We also visited the Oriental Pearl TV Tower in the Pudong New Developing Area. Also located along the Huangpu River, Pudong has emerged as China’s financial and commercial hub. Pudong used to be mainly farmland and countryside until 1990, when the Chinese government decided to set up a special economic zone, encouraging the growth of multinational and financial services organizations in the area.
SHENZHEN
While the city is only 25 years old, Shenzhen has the highest wage rate in China’s mainland. Yet the average age of those who live in the city is only 24 years. The development of the city was made possible through the establishment of special economic zones after the country’s economic reform in 1978. A fishing village at that time, Shenzhen was chosen because of its strategic location, which permitted easy travel to and from Hong Kong.
By 2005, Shenzhen accounted for 15 percent of total Chinese income.

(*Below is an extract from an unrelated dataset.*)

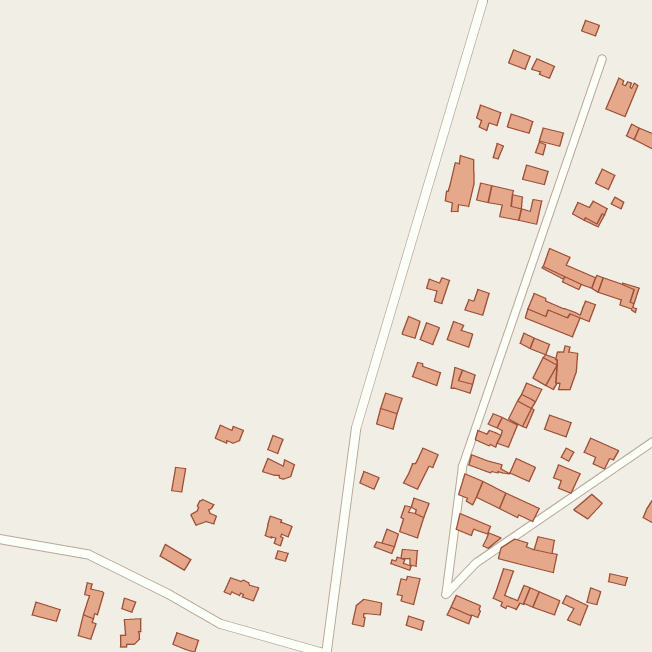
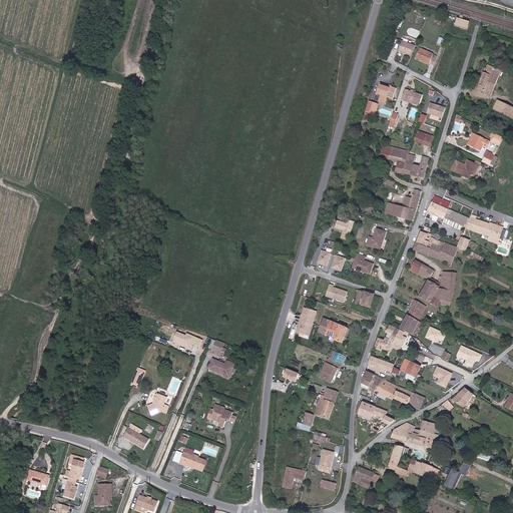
building: [445,155,474,212] -> none
building: none -> [383,187,419,218]
building: none -> [318,318,347,343]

Some statistics have revealed that its imports and exports have ranked number one in the country for almost a decade.
The Chinese government wants Shenzhen to become “the Silicon Valley” of China, and because of that, many information technology (IT) experts are flowing into this area.

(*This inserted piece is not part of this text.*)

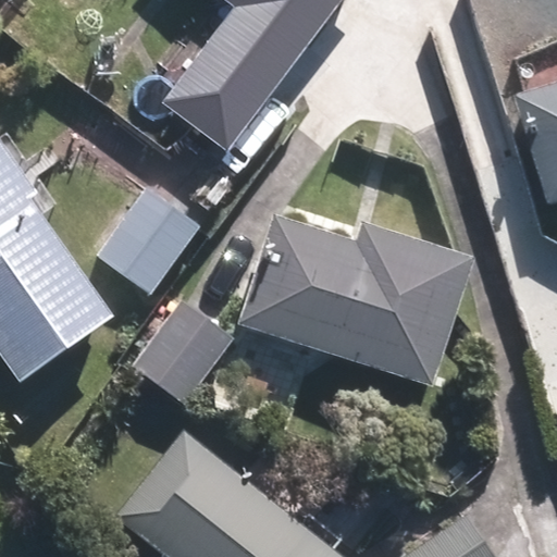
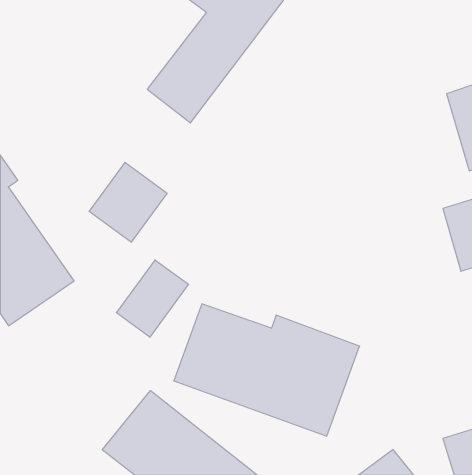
building: [245,232,460,385] -> [174,304,360,436]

While in Shenzhen, we visited the big electronics production plants. One of these, the Konka Group, exports its products, such as refrigerators, mobile phones, televisions and DVD players, to Western countries, including the United States. We saw many Chinese people carrying Konka’s phones.
HONG KONG
Our group spent only one night in Hong Kong, but it was wonderful. We visited Victoria Peak, the most famous tourist attraction with around seven million visitors a year. I have seen Hong Kong quite often in movies, so it was very exciting for me personally to stand in the same place where my favorite actor, Andy Lau, once stood. [Lau has been one of Hong Kong’s most commercially successful actors since the 1990s.]
We visited one of the most famous jewelry companies in Hong Kong, and we became aware that jewelry from Hong Kong is quite well known because of its glyptography [engraving of gemstones].
I have learned so many things through sightseeing, company visits and lectures at the universities. The most important thing is my growing awareness of the complexity of people from different parts of the world, the way they do business and insight into how to survive in this competitive world.
We left Hong Kong for home shortly after sunrise the next day. During the flight back, while everybody rested, I spent 15 hours on the plane watching movies. Of course most of them starred Andy Lau, and it made me hope that I will return to China some day soon.